Intact peatland ecosystems are efficient sinks of atmospheric carbon dioxide (CO₂). Disturbance, e.g. by drainage to transform peatlands into agricultural land, causes high emissions of the greenhouse gases (GHG) CO₂ and nitrous oxide (N₂O). Our Project “Gnarrenburger Moor” focuses on the evaluation of the effects of submerged drains on GHG emissions and dissolved solute losses from bog peat under intensive grassland management. Due to installation of the water management system, grassland renewal was necessary at one of our two experimental grassland sites, both being located in Northwest Germany and subjected to similar management in the past. Here, we report on the initial year of the project, which was dominated by the impact of grassland renewal as target groundwater levels were only reached after several months.

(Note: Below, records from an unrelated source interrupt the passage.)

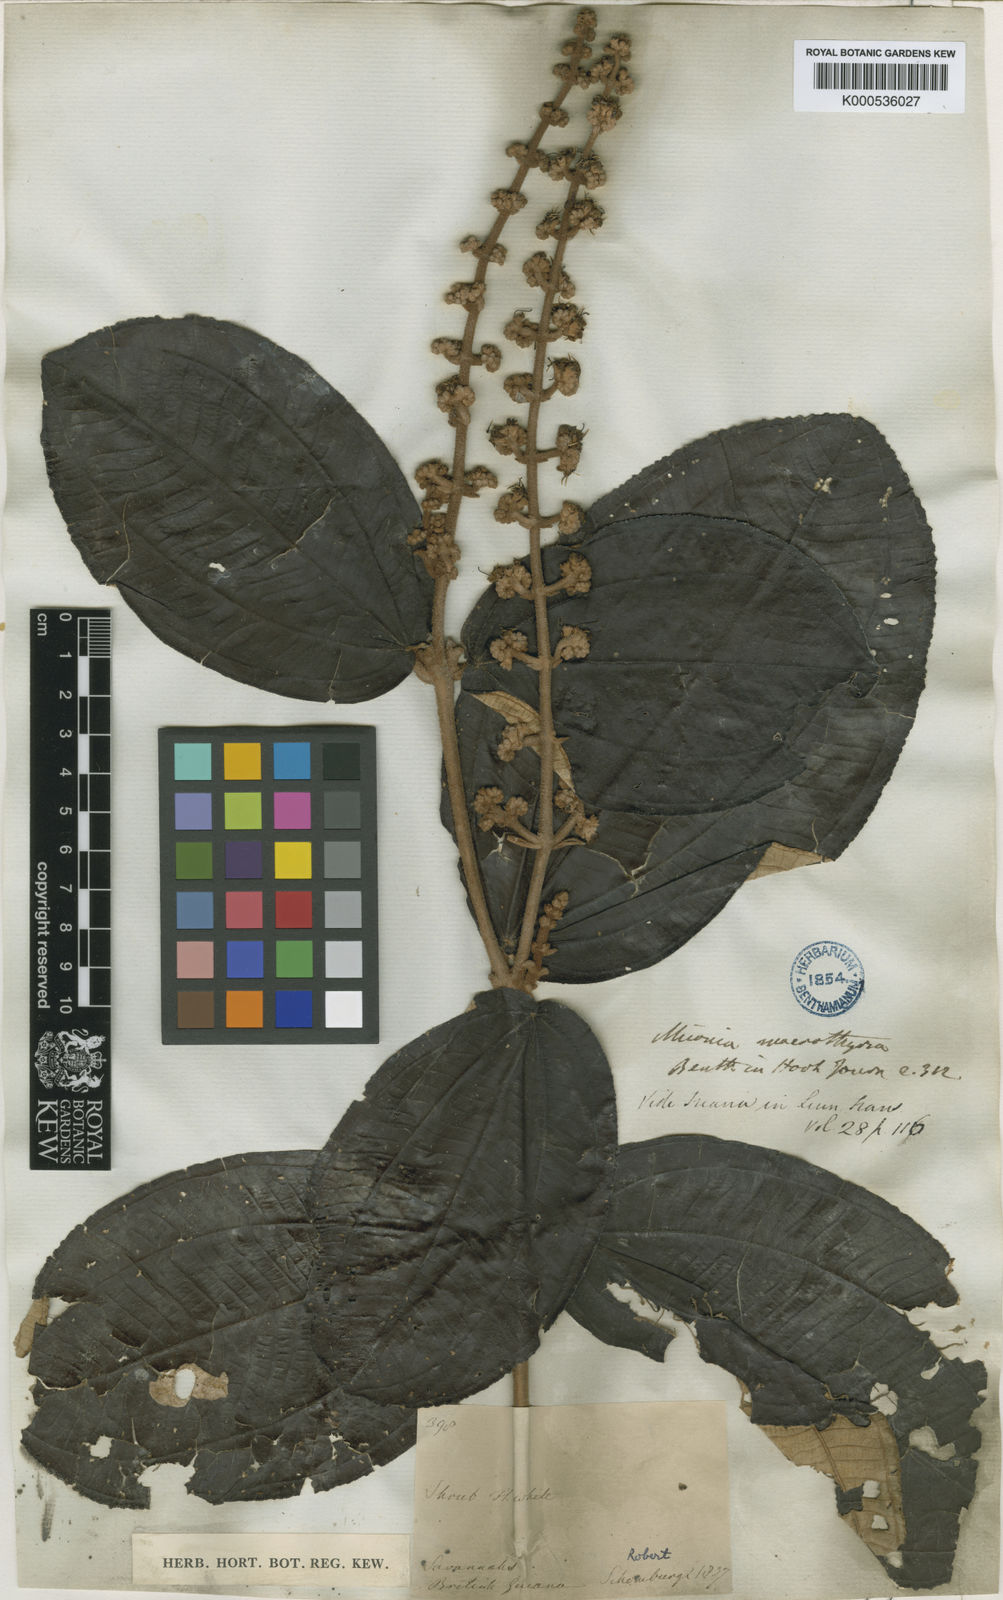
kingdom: Plantae
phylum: Tracheophyta
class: Magnoliopsida
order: Myrtales
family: Melastomataceae
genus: Miconia
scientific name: Miconia macrothyrsa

The reference site, representing common region-specific grassland management on peat, is deeply drained by tile drains, while submerged drains were installed at the project site to achieve constantly high water levels of 30 to 40 cm below ground. Both sites are equipped with eddy covariance towers for CO₂ measurements and 6 plots for manually measuring N₂O and methane (CH₄) with closed chambers. Water samples for the analysis of phosphorus and nitrogen species are collected from ditches, tile drains and suction plates at 15, 30 and 60 cm depths. Measurements started in March 2019, i.e. approximately one month before the grassland renewal. The mechanical renewal involved mulching of the old grass sward and grading the surface of the site. Due to very dry conditions, growth of grass species was poor and the site was mulched and re-seeded again in July 2019. Target groundwater levels were reached in September 2019.

During the initial year of our study, grassland renewal substantially dominated the response of the system. From April to November, net ecosystem exchange of the project site was approximately 400 g C m^-2 higher than that of the reference site. When including carbon input and output from organic fertilizer and harvest on the reference site, the project site is still by far (around 140 g C m^-2) a larger source. When the bare soil and raising groundwater levels coincided between July and September, N₂O fluxes and dissolved nitrogen and phosphorus concentrations drastically increased at the project site. N₂O fluxes were partially 100 times higher than at the reference site. The next years will show whether an operational water management system and a fully developed grass sward will turn the project site with submerged drains into a smaller source of GHGs than the reference site.